____ Data records

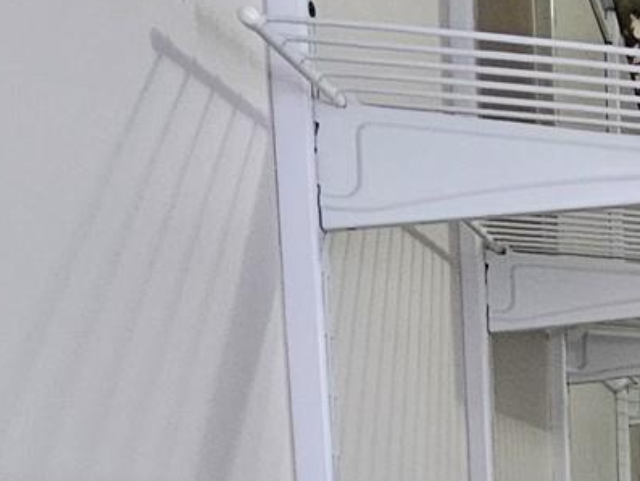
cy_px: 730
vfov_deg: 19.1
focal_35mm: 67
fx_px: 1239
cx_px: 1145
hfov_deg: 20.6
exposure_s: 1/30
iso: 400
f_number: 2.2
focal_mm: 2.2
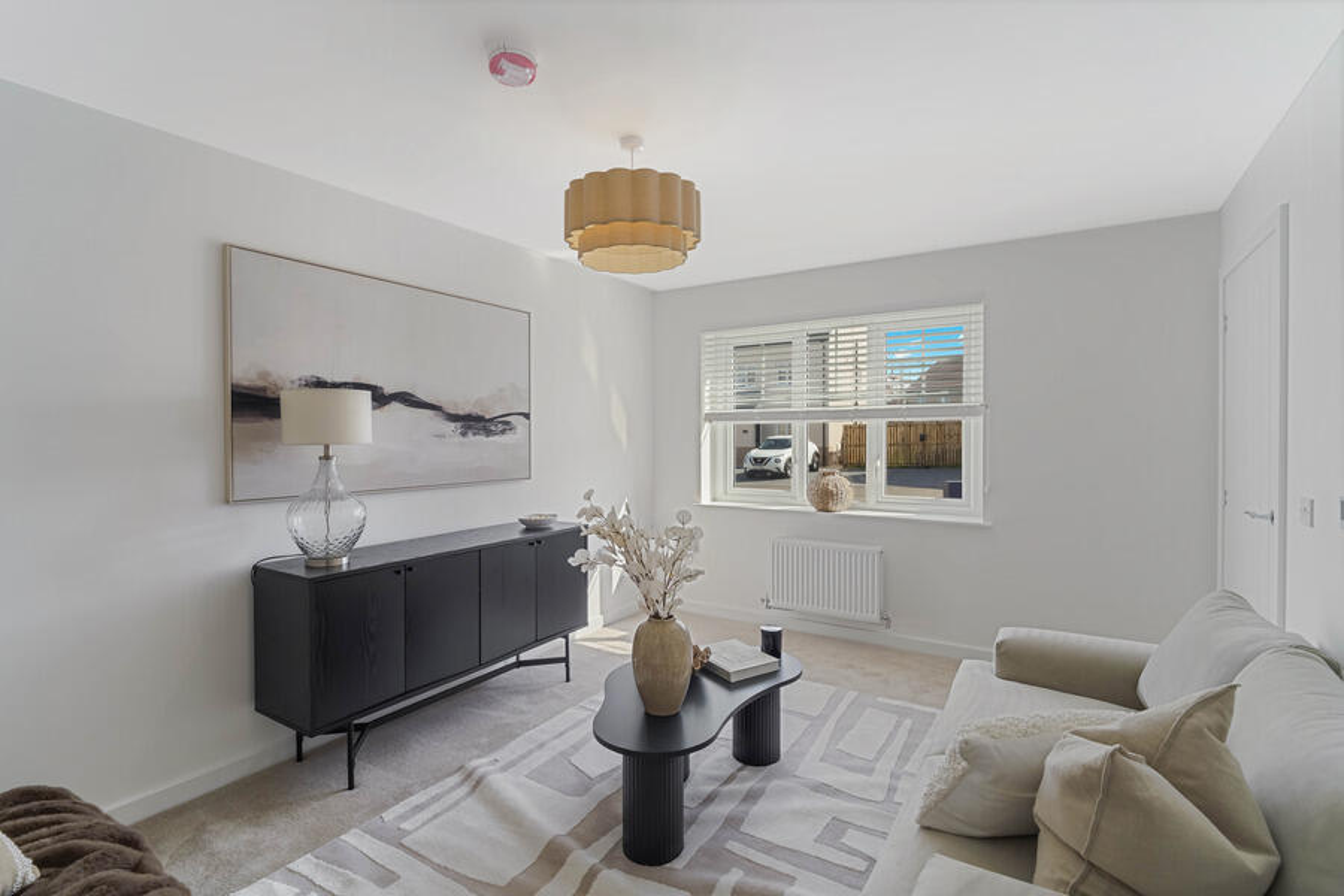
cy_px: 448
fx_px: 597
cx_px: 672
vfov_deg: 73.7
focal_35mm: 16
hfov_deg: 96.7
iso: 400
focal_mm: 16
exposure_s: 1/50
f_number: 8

________
____ Data records

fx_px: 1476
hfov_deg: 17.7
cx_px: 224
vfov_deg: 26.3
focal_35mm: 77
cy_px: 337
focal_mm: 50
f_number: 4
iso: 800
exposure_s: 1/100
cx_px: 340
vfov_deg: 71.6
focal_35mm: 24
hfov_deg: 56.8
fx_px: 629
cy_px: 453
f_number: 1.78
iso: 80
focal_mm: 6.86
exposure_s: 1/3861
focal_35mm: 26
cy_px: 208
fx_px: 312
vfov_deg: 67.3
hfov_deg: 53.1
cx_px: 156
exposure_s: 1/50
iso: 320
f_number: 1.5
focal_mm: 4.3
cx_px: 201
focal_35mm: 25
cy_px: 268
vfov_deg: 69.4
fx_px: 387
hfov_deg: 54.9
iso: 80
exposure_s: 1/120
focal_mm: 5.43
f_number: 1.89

________

• **What the exercise asks**
Find the line with "focal_mm: 6.86" in the material above. Reproduce it and each line after it up to and including the line with "f_number: 1.89".

• **Written solution**
focal_mm: 6.86
exposure_s: 1/3861
focal_35mm: 26
cy_px: 208
fx_px: 312
vfov_deg: 67.3
hfov_deg: 53.1
cx_px: 156
exposure_s: 1/50
iso: 320
f_number: 1.5
focal_mm: 4.3
cx_px: 201
focal_35mm: 25
cy_px: 268
vfov_deg: 69.4
fx_px: 387
hfov_deg: 54.9
iso: 80
exposure_s: 1/120
focal_mm: 5.43
f_number: 1.89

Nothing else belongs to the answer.